** Opening TEXT EXCERPT block **

All tests were video recorded for later analysis of the success using the Behavioural Observation Research Interactive Software (BORIS) (Friard and Gamba 2016). Two observers coded the videos to test the inter-observer reliability but considering the horses' choices were unambiguous, observers had 100% inter-observer reliability.

Sanitary protocol

To prevent the transmission of horse pathogens, subjects were handled with their own halter, the experimenters’ shoes were washed and sprayed with ©Virkon disinfectant, the buckets were washed, and the experimenters’ clothing was washed in a washing machine with neutral scent detergent in between each stable. The barrier gestures regarding the Covid 19 virus were applied according to the recommendations of the Finnish government at the time of the experiments.

Statistical analysis

Statistical analyses were performed using the statistical software R, version 3.6.3 (R Core Team 2022) and figures were created using the ggplot2 package (Wickham 2016).

We checked for potential collinearity between our variables of interest (relationship length, social environment, physical environment, age and sex) using Spearman and χ2 correlation tests. There was a significant moderate correlation between the relationship length and the age of the horse (Spearman, rs = 0.49, P < 0.0001, N = 57), but this was below a collinearity level of rs < 0.7 generally considered as problematic for modelling both parameters simultaneously, and both were therefore kept in the same model (Zuur et al. 2010). There is also a strong association between the social and physical environments (χ2 = 45.18, df = 4, p < 0.0001, N = 57). This association is difficult to avoid since horses living in stalls or small paddocks (group: Paddock) are kept individually most of the time (group: Alone) (n = 13) and horses living in groups (group: Group) are often kept in a bigger field (group: Field) for space reasons (n = 23). However, a contingence table (Table 3) shows that a total of 26 horses were housed in different configurations (e.g. groups in paddocks/fields, dyads in fields or paddocks, horses alone in paddocks/fields), making it difficult to group the two variables into one without losing half of the data. Therefore, we decided to explore these two factors independently to allow us to investigate them more precisely by implementing the analyses with the effects of the dyads and the alternation between paddocks and fields (see Table 3). The fact that these two variables are highly correlated will be considered when discussing the results.

** Closing TEXT EXCERPT block **
** Opening STUDY MATERIAL block **

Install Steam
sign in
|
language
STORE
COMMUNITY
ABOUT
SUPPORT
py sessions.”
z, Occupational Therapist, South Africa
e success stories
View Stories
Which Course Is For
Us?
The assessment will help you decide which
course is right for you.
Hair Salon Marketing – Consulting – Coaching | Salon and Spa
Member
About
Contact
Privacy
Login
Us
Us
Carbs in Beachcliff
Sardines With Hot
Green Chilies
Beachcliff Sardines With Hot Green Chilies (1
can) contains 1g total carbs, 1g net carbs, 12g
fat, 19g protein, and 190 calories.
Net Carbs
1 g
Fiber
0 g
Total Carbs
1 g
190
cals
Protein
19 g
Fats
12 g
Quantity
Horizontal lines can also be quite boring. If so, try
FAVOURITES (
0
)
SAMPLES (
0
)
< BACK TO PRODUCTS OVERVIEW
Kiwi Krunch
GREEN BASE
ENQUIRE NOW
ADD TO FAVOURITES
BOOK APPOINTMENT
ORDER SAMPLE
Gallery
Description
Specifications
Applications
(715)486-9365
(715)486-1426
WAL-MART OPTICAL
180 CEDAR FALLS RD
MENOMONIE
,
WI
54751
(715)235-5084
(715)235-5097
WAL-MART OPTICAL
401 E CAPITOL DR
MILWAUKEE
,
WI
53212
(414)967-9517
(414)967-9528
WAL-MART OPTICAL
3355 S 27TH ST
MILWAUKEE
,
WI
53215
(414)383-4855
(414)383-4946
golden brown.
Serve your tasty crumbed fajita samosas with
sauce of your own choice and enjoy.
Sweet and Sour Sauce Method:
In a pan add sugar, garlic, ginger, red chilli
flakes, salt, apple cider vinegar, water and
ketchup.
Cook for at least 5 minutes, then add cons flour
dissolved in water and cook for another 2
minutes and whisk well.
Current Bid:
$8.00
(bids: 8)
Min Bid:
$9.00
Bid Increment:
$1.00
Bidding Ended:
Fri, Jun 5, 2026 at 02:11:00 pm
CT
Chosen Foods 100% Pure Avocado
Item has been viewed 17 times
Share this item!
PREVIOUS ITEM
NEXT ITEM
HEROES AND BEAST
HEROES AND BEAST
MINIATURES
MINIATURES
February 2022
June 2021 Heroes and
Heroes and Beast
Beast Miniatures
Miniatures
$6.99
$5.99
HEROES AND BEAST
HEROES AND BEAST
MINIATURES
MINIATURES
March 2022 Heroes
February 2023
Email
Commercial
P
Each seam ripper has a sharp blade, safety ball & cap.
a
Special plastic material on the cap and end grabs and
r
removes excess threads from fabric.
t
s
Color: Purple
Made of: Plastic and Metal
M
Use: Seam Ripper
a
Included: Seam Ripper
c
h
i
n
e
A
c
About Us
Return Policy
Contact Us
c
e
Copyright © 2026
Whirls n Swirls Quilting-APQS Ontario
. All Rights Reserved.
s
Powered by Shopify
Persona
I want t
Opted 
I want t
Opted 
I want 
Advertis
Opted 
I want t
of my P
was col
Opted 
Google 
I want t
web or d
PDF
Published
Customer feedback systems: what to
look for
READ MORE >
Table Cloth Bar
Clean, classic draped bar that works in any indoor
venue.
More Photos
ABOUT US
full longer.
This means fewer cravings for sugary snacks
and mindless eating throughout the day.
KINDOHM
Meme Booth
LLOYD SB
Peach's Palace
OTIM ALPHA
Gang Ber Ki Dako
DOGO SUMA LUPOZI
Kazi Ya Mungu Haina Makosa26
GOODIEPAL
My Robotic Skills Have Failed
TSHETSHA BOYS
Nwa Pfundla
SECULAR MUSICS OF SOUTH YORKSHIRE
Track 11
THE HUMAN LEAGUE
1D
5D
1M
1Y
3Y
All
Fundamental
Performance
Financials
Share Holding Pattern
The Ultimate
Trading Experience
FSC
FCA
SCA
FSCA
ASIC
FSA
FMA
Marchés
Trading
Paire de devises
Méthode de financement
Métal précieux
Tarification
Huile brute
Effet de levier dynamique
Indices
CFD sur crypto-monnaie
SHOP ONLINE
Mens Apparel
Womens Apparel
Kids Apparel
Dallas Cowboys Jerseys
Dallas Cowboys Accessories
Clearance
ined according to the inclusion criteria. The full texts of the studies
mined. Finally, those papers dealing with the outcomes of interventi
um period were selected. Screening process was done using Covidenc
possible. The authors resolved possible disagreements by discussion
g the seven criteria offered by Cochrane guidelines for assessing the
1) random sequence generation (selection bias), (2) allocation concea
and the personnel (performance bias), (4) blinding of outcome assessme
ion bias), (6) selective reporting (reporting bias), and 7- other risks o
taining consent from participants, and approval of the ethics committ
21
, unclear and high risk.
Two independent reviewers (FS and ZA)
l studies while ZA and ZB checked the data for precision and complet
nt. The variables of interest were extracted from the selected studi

** Closing STUDY MATERIAL block **

_ASSIGNED TASK 1_
Answer these questions from the horse study methods:
(a) Which software was used to analyze the video recordings?
(b) What disinfectant was sprayed on the experimenters' shoes?
(c) Which version of R was used for the statistical analyses?
_ASSIGNED TASK 2_
Resume the horse study methods from the point where they end.
These records have no connection to the horse study methods.

_EXPECTED OUTPUT 1_
(a) The Behavioural Observation Research Interactive Software (BORIS)
(b) ©Virkon disinfectant
(c) Version 3.6.3

_EXPECTED OUTPUT 2_
Table 3 Contingency table presenting the dependence between the social and physical environments of the horses

We investigated the horses’ success in the pointing task with their success in each trial as the response variable (success vs failure). We included the informant familiarity (2-levels factor: owner vs unknown experimenter), relationship length (continuous variable ranging from 6 months to 14 years), social environment (3-levels factors: alone, in dyads or in groups of 3 or more), physical environment (3-levels factors; paddock, paddock and field, and field only), age (continuous variable ranging from 2 to 26 years old) and sex (2-levels factor: females vs males) as independent variables, as well as all interactions between the informant familiarity and other variables. We used Generalised Linear Mixed Models (GLMM) from the package ‘glmmTMB’ (Brooks et al. 2017) using a binomial distribution with a logit link function. We added the trial number as a random factor to control for any learning effects over the 10 trials. As each horse went through 10 trials, the horse identity was also added as a random factor to account for the repeatability. Since several horses were housed at the same stable and some owners participated with several horses, the horse identity was nested in the owner identity nested in the stable identity. Because of the association between the physical and social environment we designed two separate models:

  • Initial model1 Trial Success ~ Informant Familiarity * relationship length + social environment + age + sex + (1|Stable_ID/Owner_ID/horse ID) + (1|Trial Number)

  • Initial model2 Trial Success ~ Informant Familiarity * relationship length + physical environment + age + sex + (1|Stable_ID/Owner_ID/horse ID) + (1|Trial Number)

  • We tested for a potential learning effect through the 10 trials with a model that included the Trial Success as the response variable (yes/ no) depending on the trial number in interaction with the informant familiarity to test the prediction that horses may learn faster when informed by someone familiar. The Stable Identity, owner identity and the Horse identity were again included as nested random factors to control for repeats within each study participant.

  • Initial learning model Trial Success ~ Trial Number * Informant Familiarity + (1|Stable_ID/Owner_ID/horse ID)

Significance was evaluated at 0.95 (P < 0.05). The result figures are based on the estimated marginal means of the response variables and their associated credible intervals extracted from the models using the function emmeans() from the ‘emmeans’ package (Lenth 2021).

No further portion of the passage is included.